Erstmals Ministerpräsident wurde Abe 2006 – er musste aber schon im 
folgenden Jahr nach einer schweren Wahlniederlage der LDP das Feld 
räumen. 2012 kehrte er auf den Posten zurück. 2014 löste er das 
Parlament frühzeitig auf und trat nach gewonnener Neuwahl Ende des 
Jahres seine dritte Amtszeit an.
Stammt aus Politikerdynastie

Zu Beginn seines ersten Mandats war Abe mit 52 Jahren der jüngste 
japanische Regierungschef aller Zeiten. Der Spross einer 
Politikerdynastie, der Politikwissenschaften in Japan und den USA 
studierte, stieg 1982 in die Politik ein.

Zuerst wurde er Privatsekretär seines Vaters Shintaro Abe, der damals 
Außenminister war und vergeblich nach dem Amt des Regierungschefs 
strebte. Nach dem Tod des Vaters „erbte“ Abe im Jahr 1993 dessen 
Parlamentssitz. Unter Regierungschef Junichiro Koizumi, Abes Vorgänger 
bei seiner ersten Amtsübernahme, wurde er schließlich Generalsekretär 
der regierenden LDP und Regierungssprecher.

Großvater schmiedete Bündnis mit USA

Abes Großvater Nobusuke Kishi war Kabinettsmitglied während des Zweiten 
Weltkriegs und vorübergehend wegen Kriegsverbrechen im Gefängnis, wurde 
aber nie angeklagt. Er wurde Ministerpräsident und schmiedete das 
Bündnis mit den USA. Aus der Bewunderung für seinen Großvater macht Abe 
keinen Hehl.
Besuche bei umstrittenem Schrein

Durch seinen Besuch am Yasukuni-Schrein, an dem auch Kriegsverbrecher 
geehrt werden, löste er 2013 diplomatische Spannungen mit China und 
Südkorea aus. Beide Länder sehen in dem Schrein ein Symbol des 
japanischen Militarismus. Konfliktpotenzial mit Peking bergen auch die 
von Abe erhobenen Ansprüche auf eine umstrittene Inselgruppe im 
Ostchinesischen Meer.

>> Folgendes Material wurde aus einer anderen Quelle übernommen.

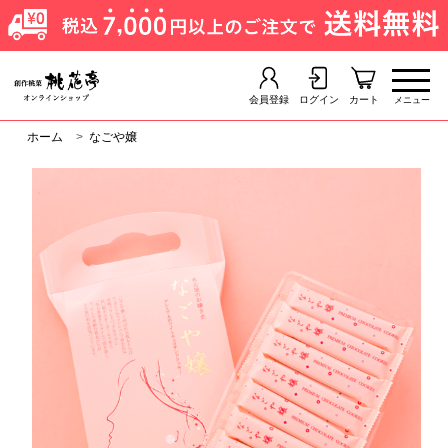
会員登録
ログイン
カート
メニュー
ホーム
>
なごや嬢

Abe forderte schon in jungen Jahren, die 
pazifistische Nachkriegsverfassung seines Landes zu überarbeiten. 
Stattdessen müsse Japan eine stärkere militärische Rolle spielen.

Nie an Atomausstieg gedacht

Mit marktwirtschaftlichen Reformen wollte Abe nach seiner letzten 
Wiederwahl 2017 außerdem die Wirtschaft des Landes ankurbeln und den 
Haushalt sanieren. Die Erhöhung der Mehrwertsteuer kostete ihn 
allerdings viele Sympathien. Auch nach der Katastrophe von Fukushima 
2011 – im Jahr darauf kam Abe wieder an die Macht – hielt er stets an 
der Atomkraft fest, die einen Großteil der Elektrizität Japans liefert. 
Anders als für viele andere war für ihn ein langfristiger Ausstieg nie 
eine Option, auch nicht nach der Fukushima-Katastrophe.